Dans six pays africains (Nigeria, Cameroun, Côte d’Ivoire, Guinée Equatoriale, RD Congo et Soudan du Sud), Glencore, négociant multinational suisse, s’est livré à des pratiques de corruption qui ont fait perdre des milliards de FCFA aux finances publiques de ces Etats. Les documents du Département américain de la justice (DoJ) révèlent les procèdes criminels mis en œuvre auprès de fonctionnaires publics corrompus. Jugée et condamnée à Londres ainsi qu’aux Etats-Unis, Glencore reste impunie en Afrique…



Aux alentours du 25 septembre 2014, un fonctionnaire de la Nigeria Intermediary Company agissant sous le pseudonyme de ‘’Employé NIC1’’ transmet un mail à ‘’Stimler’’, un agent de liaison dévoué de Glencore. Dans le message, ‘’X’’, fonctionnaire haut placé dans le gouvernement nigérian, exige que les « clients » de la NNPC (Nigerian National Petroleum Corporation) s’acquittent d’une « avance » de 300 000 dollars (près de 175 millions de francs CFA) pour financer la campagne d’un politicien haut fonctionnaire en quête de réélection. En contrepartie, Glencore, client de longue date de la compagnie nationale, recevrait des cargaisons de pétrole brut.
 
Nigeria Intermediary Company, entité créée à Chypre, travaille en société-écran pour le compte des filiales de Glencore UK : elle leur revend les cargaisons de pétrole brut qu’elle achète auprès de la NNPC.
 
Au Nigeria, les activités de corruption développées par Glencore durant plusieurs années ont permis au géant suisse de réaliser des bénéfices évalués à 124 millions$ (environ 72,5 milliards FCFA). Plusieurs dizaines d’opérations effectuées sous le sceau de la corruption ont mis en scène des cadres intermédiaires et responsables de haut niveau de la multinationale suisse, des fonctionnaires corrompus travaillant dans des organismes publics, des sociétés croupions jouant les relais entre ces deux parties…
 
Dans un autre courriel en date du 17 novembre 2008 dont l’authenticité a été confirmée par la justice américaine, un négociant de Glencore identifié sous le pseudonyme de ‘’Y’’ demande aux filiales britanniques de la multinationale suisse le versement de 90 000 dollars (environ 52 millions de francs CFA) réclamés par des fonctionnaires de la PPMC, une filiale nigériane de la NNPC. Ces pots-de-vin visent à « sous-évaluer faussement une cargaison de mazout au profit de Glencore », renseignent des documents judiciaires obtenus par IMPACT.SN.

Consignes de travail ::
(a) Recopiez à l'identique le passage de l'article sur Glencore qui va de « Dans un autre » à « obtenus par IMPACT.SN. ».
(b) Veuillez prolonger l'article sur la corruption pratiquée par Glencore en Afrique, en reprenant juste après sa dernière phrase.

Entrées répertoriées ::
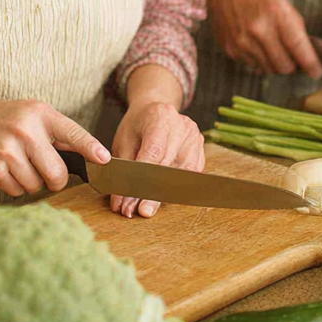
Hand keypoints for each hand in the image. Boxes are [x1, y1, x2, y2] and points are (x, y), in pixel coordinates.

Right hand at [0, 98, 109, 197]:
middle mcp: (25, 131)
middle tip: (48, 173)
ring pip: (36, 186)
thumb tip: (86, 154)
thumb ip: (55, 132)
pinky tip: (4, 168)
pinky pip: (17, 191)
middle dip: (56, 180)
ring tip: (18, 163)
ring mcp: (8, 151)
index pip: (72, 132)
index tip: (104, 160)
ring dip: (32, 182)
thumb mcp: (29, 114)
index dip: (90, 148)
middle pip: (57, 173)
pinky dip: (14, 186)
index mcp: (39, 113)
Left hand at [110, 100, 204, 218]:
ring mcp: (195, 137)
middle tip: (137, 211)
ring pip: (182, 174)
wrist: (155, 110)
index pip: (153, 152)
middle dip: (151, 193)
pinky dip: (176, 188)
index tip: (130, 201)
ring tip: (146, 208)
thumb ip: (123, 169)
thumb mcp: (124, 141)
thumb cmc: (137, 125)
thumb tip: (120, 202)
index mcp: (160, 117)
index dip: (142, 179)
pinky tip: (162, 197)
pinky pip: (191, 175)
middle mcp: (182, 126)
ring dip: (164, 195)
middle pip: (168, 166)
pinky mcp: (201, 150)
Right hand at [204, 0, 320, 76]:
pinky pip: (253, 66)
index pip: (298, 47)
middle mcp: (258, 30)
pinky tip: (256, 45)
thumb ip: (295, 27)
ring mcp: (242, 42)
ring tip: (271, 47)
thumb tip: (306, 54)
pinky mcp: (230, 50)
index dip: (310, 64)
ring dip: (274, 63)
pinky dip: (259, 60)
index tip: (316, 72)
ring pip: (268, 69)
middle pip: (284, 66)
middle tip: (292, 57)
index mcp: (276, 14)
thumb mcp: (282, 2)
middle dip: (292, 65)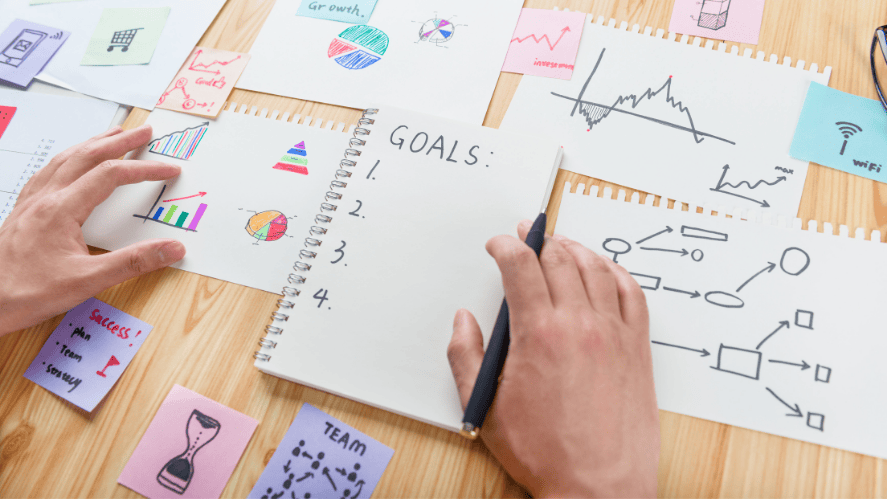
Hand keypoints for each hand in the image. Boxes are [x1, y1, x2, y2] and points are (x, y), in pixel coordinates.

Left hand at [0, 125, 184, 335]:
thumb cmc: (30, 293)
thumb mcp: (88, 281)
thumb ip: (134, 262)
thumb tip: (172, 249)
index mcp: (61, 209)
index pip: (111, 176)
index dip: (143, 170)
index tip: (168, 170)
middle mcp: (44, 199)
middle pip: (86, 157)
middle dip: (119, 142)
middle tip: (144, 132)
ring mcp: (30, 203)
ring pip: (64, 159)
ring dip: (92, 144)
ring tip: (112, 135)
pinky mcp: (22, 212)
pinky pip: (46, 173)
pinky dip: (66, 159)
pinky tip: (69, 162)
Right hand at [448, 220, 659, 497]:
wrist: (598, 488)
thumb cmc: (545, 453)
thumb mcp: (486, 407)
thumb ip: (466, 356)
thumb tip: (464, 321)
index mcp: (539, 334)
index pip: (520, 266)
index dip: (504, 245)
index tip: (497, 244)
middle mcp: (580, 324)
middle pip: (558, 259)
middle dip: (537, 240)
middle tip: (526, 235)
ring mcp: (614, 333)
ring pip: (596, 268)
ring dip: (574, 249)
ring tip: (560, 244)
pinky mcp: (638, 348)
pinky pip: (632, 293)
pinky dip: (616, 272)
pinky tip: (605, 269)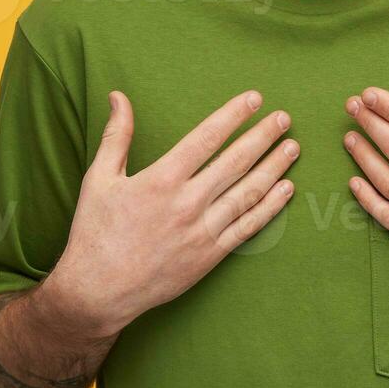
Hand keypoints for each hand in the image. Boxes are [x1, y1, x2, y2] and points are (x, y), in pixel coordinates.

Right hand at [39, 89, 297, 336]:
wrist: (98, 291)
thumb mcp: (99, 178)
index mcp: (161, 179)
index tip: (254, 99)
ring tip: (292, 147)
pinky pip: (248, 227)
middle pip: (235, 162)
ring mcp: (202, 231)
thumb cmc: (96, 232)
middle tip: (284, 118)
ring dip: (274, 167)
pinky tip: (286, 189)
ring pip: (248, 193)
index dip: (233, 116)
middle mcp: (187, 203)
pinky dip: (270, 207)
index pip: (206, 138)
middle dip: (262, 137)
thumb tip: (118, 96)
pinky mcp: (211, 256)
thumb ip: (116, 135)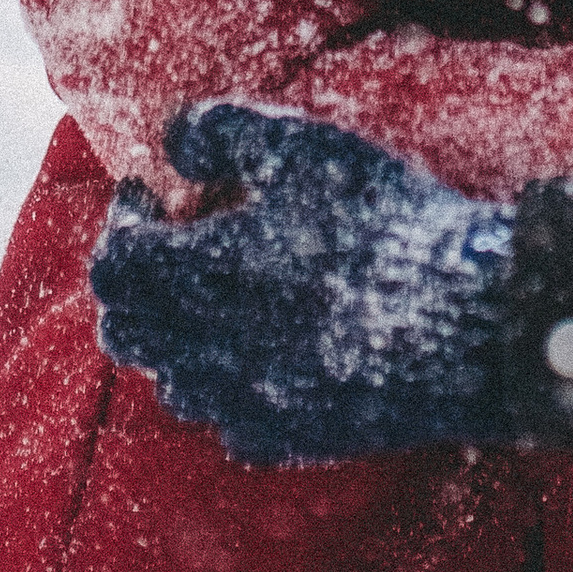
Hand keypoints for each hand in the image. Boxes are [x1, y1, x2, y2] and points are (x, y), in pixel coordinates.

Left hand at [89, 102, 517, 463]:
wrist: (462, 321)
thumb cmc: (379, 222)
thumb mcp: (302, 148)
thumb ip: (222, 132)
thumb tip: (172, 138)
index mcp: (197, 276)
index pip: (111, 263)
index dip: (121, 222)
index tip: (150, 194)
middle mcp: (204, 350)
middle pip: (124, 330)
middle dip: (134, 283)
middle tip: (169, 246)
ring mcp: (243, 403)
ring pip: (168, 383)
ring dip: (173, 339)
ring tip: (214, 298)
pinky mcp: (287, 440)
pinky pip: (224, 424)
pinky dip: (222, 389)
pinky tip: (260, 355)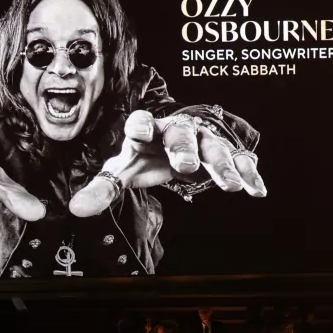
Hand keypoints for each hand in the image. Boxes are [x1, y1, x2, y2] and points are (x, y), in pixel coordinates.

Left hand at [69, 110, 266, 216]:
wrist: (178, 141)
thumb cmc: (148, 155)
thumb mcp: (124, 170)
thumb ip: (103, 188)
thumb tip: (77, 209)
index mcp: (147, 130)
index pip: (140, 122)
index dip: (140, 125)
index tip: (140, 130)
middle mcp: (177, 130)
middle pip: (181, 134)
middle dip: (185, 148)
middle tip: (187, 165)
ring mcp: (204, 140)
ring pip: (214, 148)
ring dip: (223, 166)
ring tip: (229, 186)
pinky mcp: (226, 153)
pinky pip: (240, 161)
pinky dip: (249, 174)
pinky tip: (256, 190)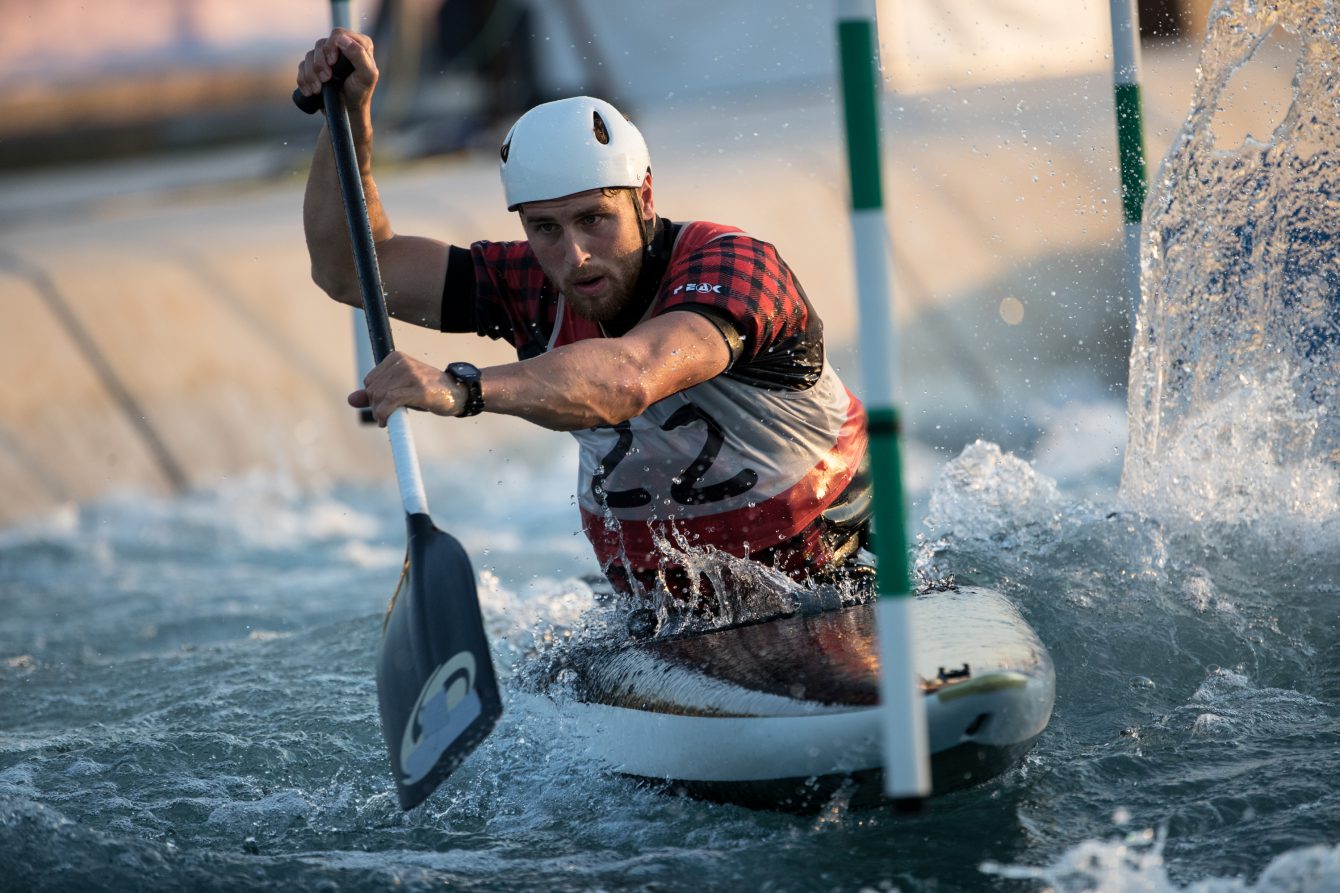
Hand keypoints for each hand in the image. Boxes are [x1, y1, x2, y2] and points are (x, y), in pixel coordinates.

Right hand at [295, 28, 378, 110]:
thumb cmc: (360, 92)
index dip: (331, 47)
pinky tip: (310, 91)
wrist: (347, 109)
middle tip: (326, 79)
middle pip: (321, 44)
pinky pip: (302, 66)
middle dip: (320, 64)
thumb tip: (343, 40)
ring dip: (311, 74)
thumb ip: (359, 55)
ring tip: (318, 89)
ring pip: (309, 55)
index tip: (332, 64)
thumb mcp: (367, 75)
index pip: (338, 34)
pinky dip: (304, 79)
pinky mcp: (315, 66)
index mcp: (358, 44)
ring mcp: (327, 56)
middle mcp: (342, 46)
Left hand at [349, 351, 467, 425]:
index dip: (373, 397)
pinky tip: (386, 421)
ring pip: (380, 396)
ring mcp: (410, 375)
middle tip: (387, 415)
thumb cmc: (428, 392)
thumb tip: (351, 399)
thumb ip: (376, 394)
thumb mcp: (399, 390)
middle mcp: (402, 363)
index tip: (383, 407)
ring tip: (389, 418)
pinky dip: (384, 414)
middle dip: (376, 405)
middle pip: (373, 389)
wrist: (457, 393)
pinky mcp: (418, 388)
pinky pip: (390, 401)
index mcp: (397, 358)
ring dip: (380, 412)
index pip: (370, 380)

Réponses dans l'ordre ::
(a)
Dans un autre courriel en date du 17 novembre 2008 dont l’authenticité a été confirmée par la justice américaine, un négociant de Glencore identifié sous le pseudonyme de ‘’Y’’ demande aux filiales britanniques de la multinationale suisse le versement de 90 000 dollars (environ 52 millions de francs CFA) réclamés par des fonctionnaires de la PPMC, une filiale nigériane de la NNPC. Ces pots-de-vin visent à « sous-évaluer faussement une cargaison de mazout au profit de Glencore », renseignent des documents judiciaires obtenus par IMPACT.SN.

(b)
 
Traînée en justice à Londres, Glencore est condamnée en novembre 2022 à une amende de 280 millions £ (près de 211 milliards de francs CFA) pour ses pratiques corruptrices en Afrique. Auparavant, en mars 2022, c’est la justice américaine qui lui infligeait des pénalités d’un montant de 1,1 milliard de dollars pour « corruption et manipulation de marchés », en particulier sur le territoire américain et en Amérique du Sud. La sanction aurait été plus lourde si elle n’avait pas plaidé coupable.
 
Glencore International A.G (‘’Glencore’’) est un mastodonte mondial du commerce de matières premières, de l’exploitation minière, de l’énergie, etc. grâce à un maquis de filiales imbriquées les unes aux autres dont Glencore UK Ltd, Glencore Energy UK Ltd, basées en Grande Bretagne, mais aussi aux Etats-Unis, en Afrique, en Amérique du Sud…
 
SOURICIERE AU NIGERIA 
 
Si Glencore a été condamnée à Londres pour ses pratiques de corruption en Afrique ainsi qu’à New York, elle reste impunie en Afrique. C’est la raison pour laquelle des organisations et mouvements panafricanistes indignés par cette impunité entendent obtenir des poursuites judiciaires afin que les Etats africains victimes de ses agissements soient désintéressés à hauteur des préjudices subis.
 
Au Nigeria, plus grand producteur de pétrole d’Afrique, le système de corruption mis en place par Glencore, ses filiales et ses intermédiaires s’est révélé une véritable souricière dans laquelle des fonctionnaires véreux placés à un très haut niveau de responsabilités ont aidé à amplifier la casse. Ici, l’objectif principal du négociant suisse est de siphonner - à moindres frais – le pétrole brut nigérian et ses dérivés raffinés avec la complicité d’agents influents de la compagnie publique.
 
En intelligence avec ses filiales anglaises dont Glencore UK, Glencore a versé 52 millions$ (plus de 30 milliards FCFA) à deux entremetteurs, West Africa Intermediary Company et Nigerian Intermediary Company, de « 2007 à 2014 inclus », « sachant que l’argent serait utilisé, au moins en partie, pour payer des pots-de-vin à des fonctionnaires nigérians. »
 
Le but est de capter des opportunités commerciales et des avantages indus dans la nébuleuse des hydrocarbures du Nigéria. A cette fin, Glencore a conclu de nombreux contrats d’achat de pétrole avec la NNPC entre 2007 et 2014, contrats suivis et exécutés par Glencore UK Ltd.
 
Au moins deux cadres supérieurs, non formellement identifiés dans les documents juridiques du Département américain de la Justice (DoJ) mais agissant sous les pseudonymes ‘’Executive1’’ et ‘’Executive2’’, ont supervisé et validé ces paiements de pots-de-vin. (voir encadré sur les pseudonymes)
 
West Africa Intermediary Company est le « prestataire » favori de Glencore pour ses activités criminelles dans les pays africains. Sa « mission » ne consiste pas seulement à ouvrir des opportunités pour son commanditaire, elle l’aide aussi à les consolider face aux concurrences diverses. A cette fin, Glencore ne lésine pas sur les moyens.
 
« SYSTEME CRIMINEL STUPEFIANT »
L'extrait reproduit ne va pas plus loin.